Bach im Rothwald im Wildnisgebiet Dürrenstein
Christoph Leditznig
Christoph Leditznig
Umwelt

Steiermark bekommt mehr Wildnis

Das Wildnisgebiet Dürrenstein im Süden Niederösterreichs gilt als einer der letzten Lebensräume in Europa, die sich seit der jüngsten Eiszeit ohne Einfluss des Menschen entwickeln konnten. Jetzt wird dieses Gebiet auf die Steiermark ausgeweitet.

Das Wildnisgebiet Dürrenstein ist ein einzigartiges Naturjuwel: Mit seinen Tier-, Pflanzen- und Pilzarten stellt das Gebiet einen wichtigen Baustein im Ökosystem dar. Die Waldgebiete dürfen kommerziell nicht mehr genützt werden, sogar Betreten ist verboten, Ausnahmen stellen geführte Touren dar – das Unberührte soll eben auch unberührt bleiben.

Südwestflanke des Dürrenstein im Herbst
Werner Gamerith

35 Quadratkilometer Urwald-Naturerbe

Das Wildnisgebiet rund um den letzten Urwald Mitteleuropas, den Rothwald, ist seit 2017 auch Weltnaturerbe – das einzige in Österreich. In Verhandlungen mit den Österreichischen Bundesforsten gelang es nun, dieses Gebiet in die Steiermark – genauer gesagt ins Lassingtal – zu erweitern.

Es geht um rund 35 Quadratkilometer, die jetzt offiziell an das Wildnisgebiet angebunden werden, sagte Naturschutzlandesrätin Ursula Lackner (SPÖ): „Im Wissen um den Klimawandel ist es eine bedeutende Aufgabe, das Gebiet um den steirischen Anteil zu erweitern. Es ist ein unglaublicher Lebensraum, der einer Vielfalt von Pflanzen und Tieren zur Verfügung steht. Er ist unberührt, und er wird den Menschen auch zugänglich gemacht“, so Lackner.

Urwald Rothwald im Wildnisgebiet Dürrenstein
Theo Kust

Auch Tourismus geplant

Das Projekt sei wichtig im Kampf gegen den Klimawandel und gleichzeitig auch wichtig für die gesamte Gesäuse-Region: Geführte Touren durch das neue Gebiet sollen den Tourismus in der Region ankurbeln und auch Bewusstsein für die Natur schaffen.

Agrarlandesrat Hans Seitinger (ÖVP) sagte, „das Wildnisgebiet Lassingtal ist ein touristisches Angebot zum Thema ,Zurück zum Ursprung’. Naturtourismus wurde zuletzt ja zu einer Cash-Cow, es braucht aber zunehmend verantwortungsvolle Lenkungsqualität und Besuchermanagement.“ Klimaschutzministerin Leonore Gewessler (Grüne) sprach von einem „Jahrhundertprojekt, wichtig für Natur und Mensch, wir haben das Glück, noch ein paar unberührte Flecken zu haben, die müssen wir schützen“.

Bis zum Sommer soll das Projekt endgültig umgesetzt werden.

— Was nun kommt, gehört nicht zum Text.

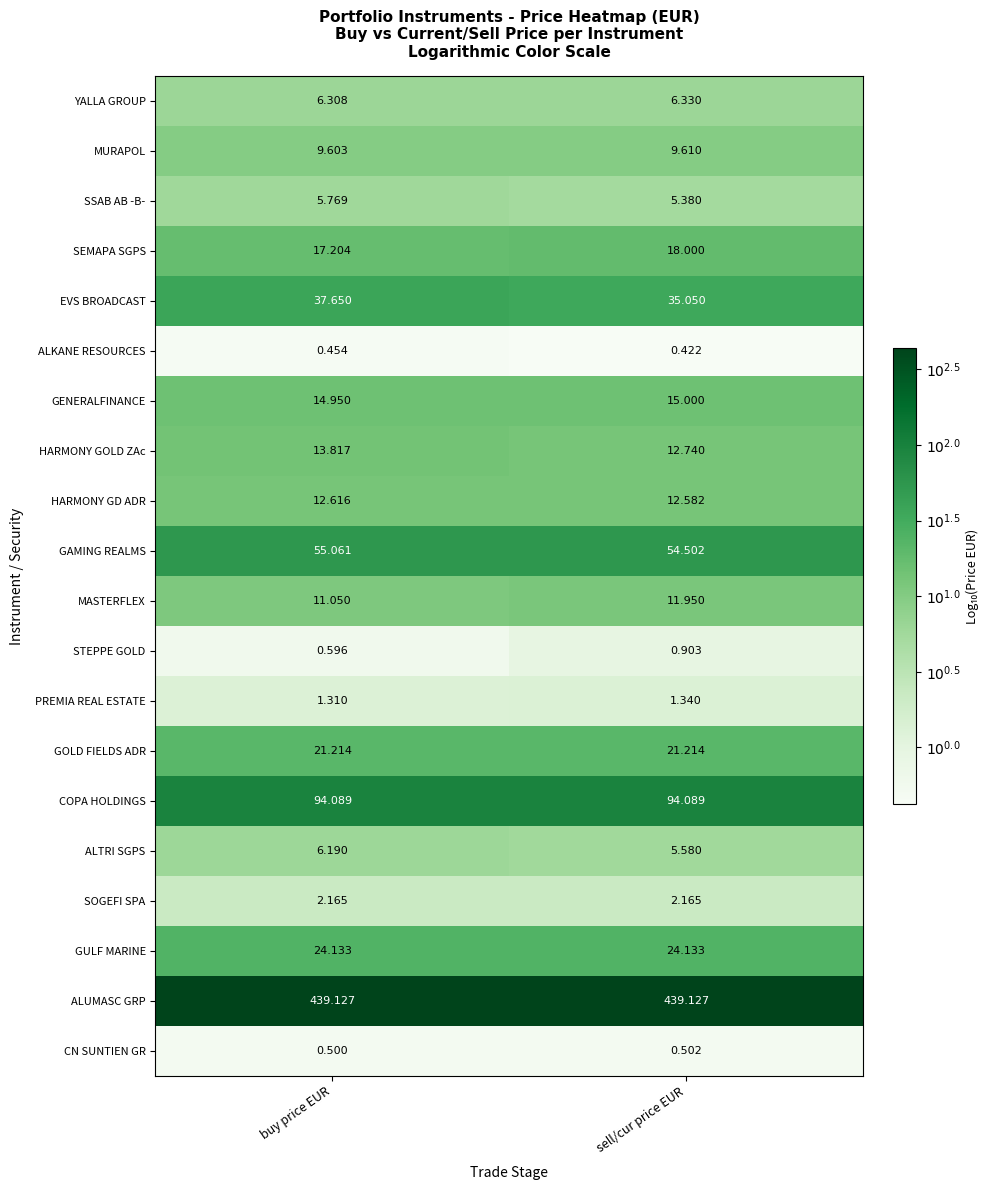

Which series has the largest total across all categories?

ALUMASC GRP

Die Naturschutzorganisation WWF begrüßt die Erweiterung in die Steiermark und spricht vor dem Hintergrund der Klimakrise von einem Meilenstein. In Lunz am See soll ab Mai das „Haus der Wildnis“ als Ausstellungs- und Besucherzentrum fungieren.

Freude bei Umweltdachverband und in NÖ

„Wir freuen uns, dass die Steiermark das nahezu unberührte Lassingtal zum Wildnisgebiet erklären wird. Gut Ding braucht Weile, denn verhandelt wird seit Jahren. Dass für dieses faszinierende Waldökosystem, das einen der letzten Urwälder in Mitteleuropa beherbergt, nun endlich der Durchbruch gelungen ist, ist sehr zu begrüßen“, sagte Franz Maier, Präsident des Umweltdachverbands, in Reaktion auf die Bekanntmachung am Donnerstag.

„Das Wildnisgebiet ist ein Natur-Juwel von internationalem Rang“, sagte auch der niederösterreichische Landeshauptfrau-Stellvertreter Stephan Pernkopf (ÖVP): „Mit der Erweiterung wird dieses einzigartige Herzstück und die umliegenden Wälder noch umfassender geschützt und für alle Zeiten erhalten. Ein Meilenstein für den österreichischen und europäischen Naturschutz,“ so Pernkopf.